> DATA SUPPLIED:
- - - - -

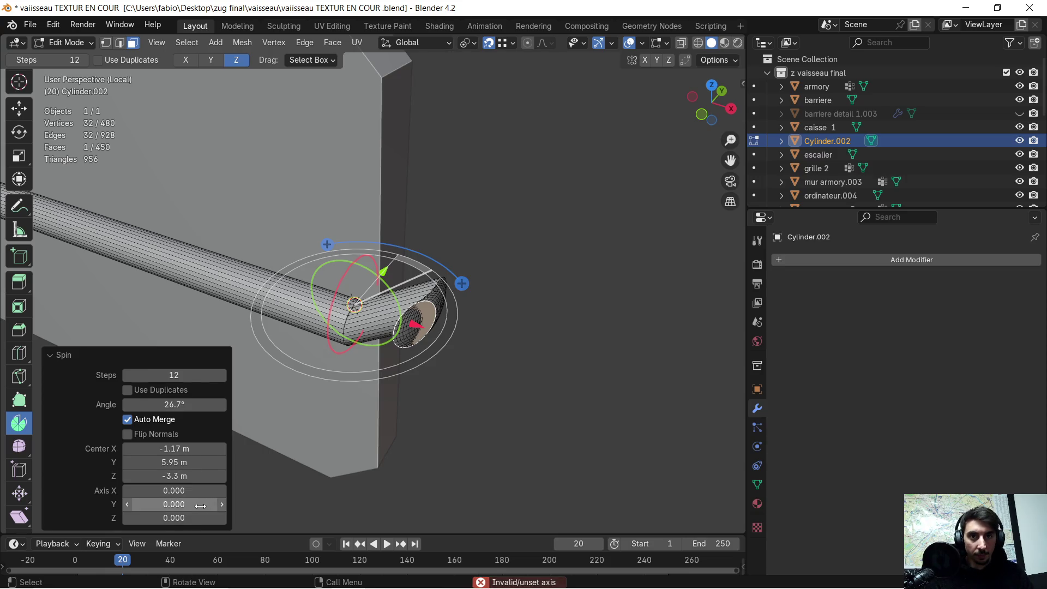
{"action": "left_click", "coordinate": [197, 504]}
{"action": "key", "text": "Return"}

- - - - -

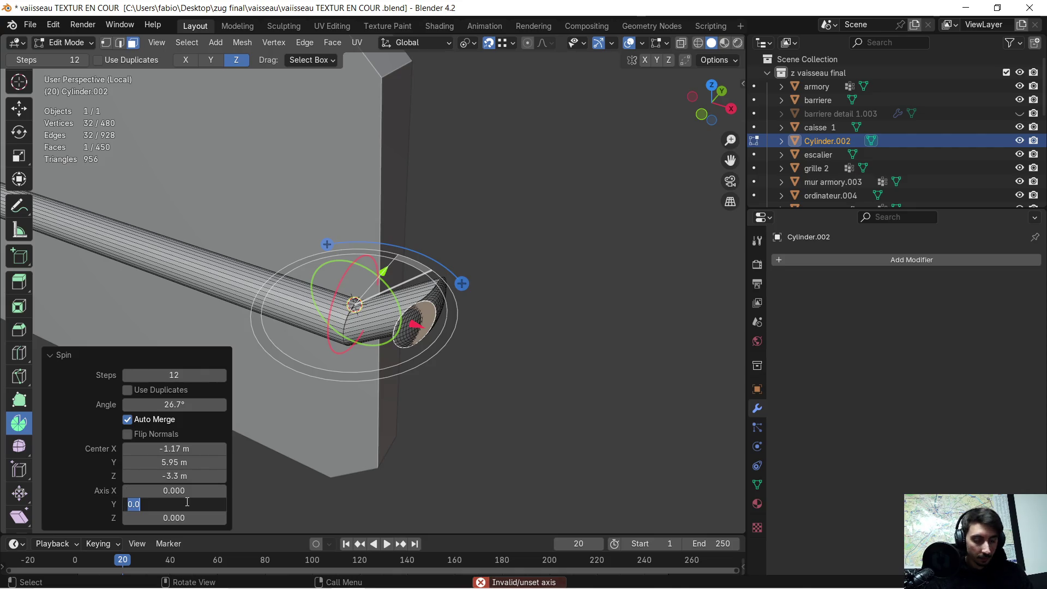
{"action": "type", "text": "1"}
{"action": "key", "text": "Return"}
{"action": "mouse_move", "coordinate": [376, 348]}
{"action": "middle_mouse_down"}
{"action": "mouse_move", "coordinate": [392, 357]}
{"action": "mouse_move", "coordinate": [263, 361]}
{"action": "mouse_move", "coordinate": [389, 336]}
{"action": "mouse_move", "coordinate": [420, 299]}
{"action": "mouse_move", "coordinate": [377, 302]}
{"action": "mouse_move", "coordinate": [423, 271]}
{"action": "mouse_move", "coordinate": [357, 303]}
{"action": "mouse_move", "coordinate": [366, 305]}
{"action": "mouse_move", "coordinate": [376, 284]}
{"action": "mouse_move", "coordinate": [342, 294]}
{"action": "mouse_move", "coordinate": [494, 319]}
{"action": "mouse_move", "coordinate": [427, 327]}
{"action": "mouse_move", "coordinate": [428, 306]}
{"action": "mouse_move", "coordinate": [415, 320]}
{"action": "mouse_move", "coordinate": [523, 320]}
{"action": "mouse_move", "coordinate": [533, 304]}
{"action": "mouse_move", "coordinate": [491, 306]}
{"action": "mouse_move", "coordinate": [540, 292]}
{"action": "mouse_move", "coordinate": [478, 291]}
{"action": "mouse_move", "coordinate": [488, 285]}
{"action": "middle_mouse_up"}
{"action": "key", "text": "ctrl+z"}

- - - - -

> DIRECTIONS: Copy all lines above where "text" is present.

> RESPONSE TO THIS EXERCISE:
{"action": "key", "text": "Return"}
{"action": "type", "text": "1"}
{"action": "key", "text": "Return"}
{"action": "key", "text": "ctrl+z"}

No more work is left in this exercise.